Y tampoco se que es peor: no cumplir uno de mis sueños por no repetir errores del pasado o, repetir otro doloroso y humillante error y cumplirlo. Y, en el caso de que regrese, no se si tendría otra vez el suficiente valor para luchar contra mi misma: ¡No se hasta cuanto más puedo doblarme sin romperme!
Pero una vez me prometí a mi misma no dejar nunca más que el miedo se apoderase de mi vida y, ahora, no se si tengo recompuesto suficientemente el corazón para enfrentarme a ti: a tu aprobación o rechazo. Es que me siento muy cansada.
Me siento como cuando jugaba de pequeña con mi abuelo al ajedrez: parecía que yo iba ganando, luchaba y luchaba por ganar aquellas partidas y ponía todo mi empeño e ilusión en ello y, cuando conseguía llegar al rey desprotegido, me daba cuenta de que no tenía nada que hacer.

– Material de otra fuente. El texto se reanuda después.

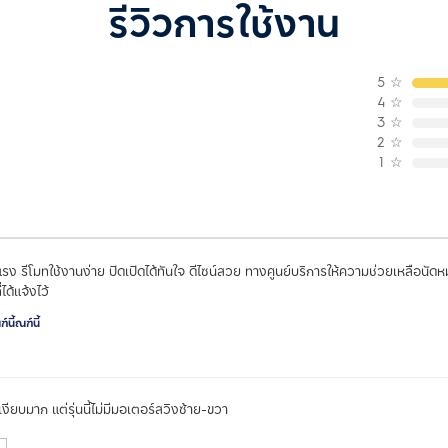
รีวิวการใช้งาน
5
☆
4
☆
3
☆
2
☆
1
☆
รง รีโมทใช้งานง่าย ปิดเปิดได้ทันใจ ดีไซน์สวย ทางศูนย์บริการให้ความช่วยเหลือนัดหม
ได้แจ้งไว้
นี้ณฑ์นี้
งียบมาก แต่รุ่นนี้ไม่มีมอเตอร์สวิงซ้าย-ขวา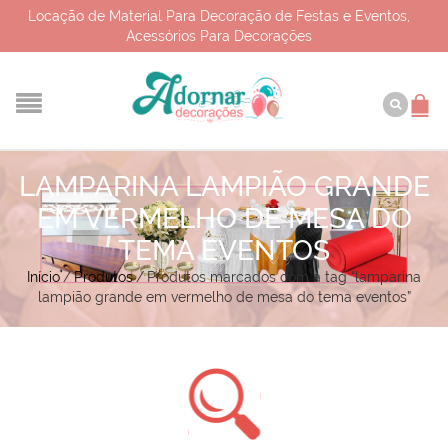
Locação de Material Para Decoração de Festas e Eventos,
Acessórios Para Decorações
LAMPARINA LAMPIÃO GRANDE
EM VERMELHO DE MESA DO
TEMA EVENTOS
Início
/
Produtos
/
Produtos marcados com a tag “lamparina
lampião grande em vermelho de mesa do tema eventos”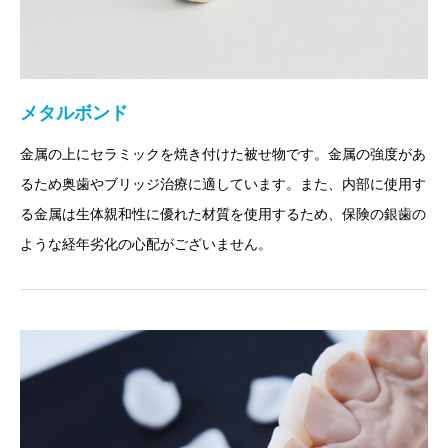
メタルボンド
金属の上にセラミックを焼き付けた被せ物です。金属の強度があ
るため奥歯やブリッジ治療に適しています。また、内部に使用す
る金属は生体親和性に優れた材質を使用するため、保険の銀歯の
ような経年劣化の心配がございません。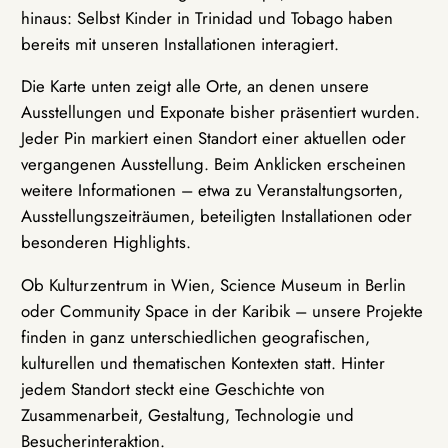
hinaus: Selbst Kinder in Trinidad und Tobago haben
bereits mit unseren Installationen interagiert.
Die Karte unten zeigt alle Orte, an denen unsere
Ausstellungen und Exponate bisher präsentiert wurden.
Jeder Pin markiert einen Standort einer aktuellen oder
vergangenen Ausstellung. Beim Anklicken erscheinen
weitere Informationen – etwa zu Veranstaltungsorten,
Ausstellungszeiträumen, beteiligten Installationen oder
besonderen Highlights.
Ob Kulturzentrum in Wien, Science Museum in Berlin
oder Community Space in der Karibik – unsere Projekte
finden in ganz unterschiedlichen geografischen,
kulturellen und thematischen Kontexten statt. Hinter
jedem Standort steckt eine Geschichte von
Zusammenarbeit, Gestaltung, Technologie und
Besucherinteraktion.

Todo lo que tanto me había costado conseguir, todo el empeño y la ilusión, ¡Todo!, no era suficiente, ni nada comparado con lo que me quedaba aun por perder…“Jaque mate”. ¡Y lo que me queda ahora es muchísimo más difícil que otras veces!
Se que cada movimiento cuenta en esta vida pero ¡es que es desmoralizador!

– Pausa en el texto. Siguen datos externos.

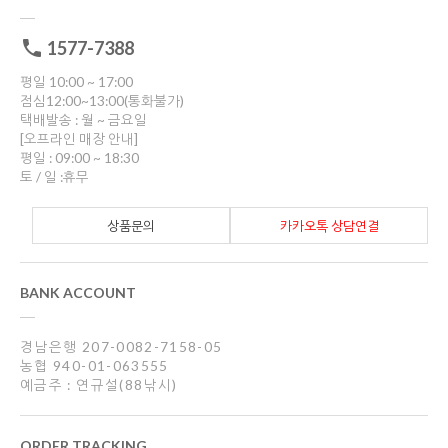
1577-7388
평일 10:00 ~ 17:00
점심12:00~13:00(통화불가)
택배발송 : 월 ~ 금요일
[오프라인 매장 안내]
평일 : 09:00 ~ 18:30
토 / 일 :휴무
상품문의
카카오톡 상담연결
BANK ACCOUNT
경남은행 207-0082-7158-05
농협 940-01-063555
예금주 : 연규설(88낚시)
ORDER TRACKING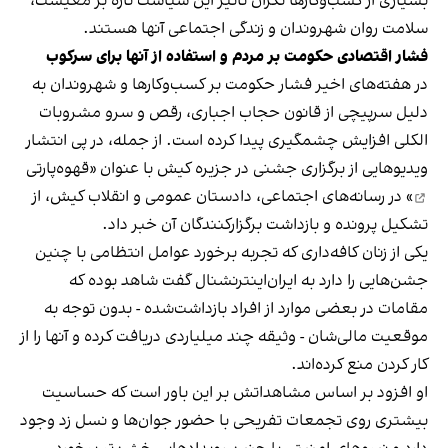
بسیاری از کسب‌وکارها نگران تاثیر این سیاست‌ تازه بر معیشت،
سلامت روان شهروندان و زندگی اجتماعی آنها هستند.
فشار اقتصادی حکومت بر مردم و استفاده از آنها برای سرکوب
در هفته‌های اخیر فشار حکومت بر کسب‌وکارها و شهروندان به
دلیل سرپیچی از قانون حجاب اجباری، رقص و سرو مشروبات
الکلی افزایش چشمگیری پیدا کرده است. از جمله، در پی انتشار
ویدیوهایی از برگزاری جشنی در جزیره کیش با عنوان «
قهوه‌پارتی
» در رسانه‌های اجتماعی، دادستان عمومی و انقلاب کیش، از
تشکیل پرونده و بازداشت برگزارکنندگان آن خبر داد.
یکی از زنان کافه‌داری که تجربه برخورد عوامل انتظامی با چنین
جشن‌هایی را دارد به ایران‌اینترنشنال گفت شاهد بوده که
مقامات در بعضی موارد از افراد بازداشت‌‌شده - بدون توجه به
موقعیت مالی‌شان - وثیقه چند میلیاردی دریافت کرده و آنها را از
کار کردن منع کرده‌اند.
او افزود بر اساس مشاهداتش بر این باور است که حساسیت
بیشتری روی تجمعات تفریحی با حضور جوان‌ها و نسل زد وجود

Ahora me siento así: desmoralizada, perdida y sola.
Desmoralizada por todo esto mismo. Perdida porque no se que hacer y sola porque, aunque cuente con el apoyo de mi gente, es una lucha que solo siento yo, solo la libro yo, solo la sufro yo, solo te quiero yo.
…
De momento voy a ver que sucede en estas semanas de espera mientras, cada vez más dolorosamente lento, se acerca el momento de partir y enfrentarte. Quizá el universo confabule y pueda realizar mi sueño en otro lugar donde no estés tú. Quizá me esperes, como tantas veces he imaginado, en aquel mismo sitio donde nos despedimos por primera vez. …Y lo peor es que siento que, desde que te conocí, no puedo sonreír sin ti. También te quedaste mi alegría en nuestra despedida.
… no se…
Solo se que vuelvo a caer en la espiral sin final y, aunque esta vez conozco de antemano los movimientos y la jugada, creo que mi corazón va a terminar otra vez tumbado por “jaque mate” en este tablero de luces blancas y negras, donde nadie ni nada es lo que parece.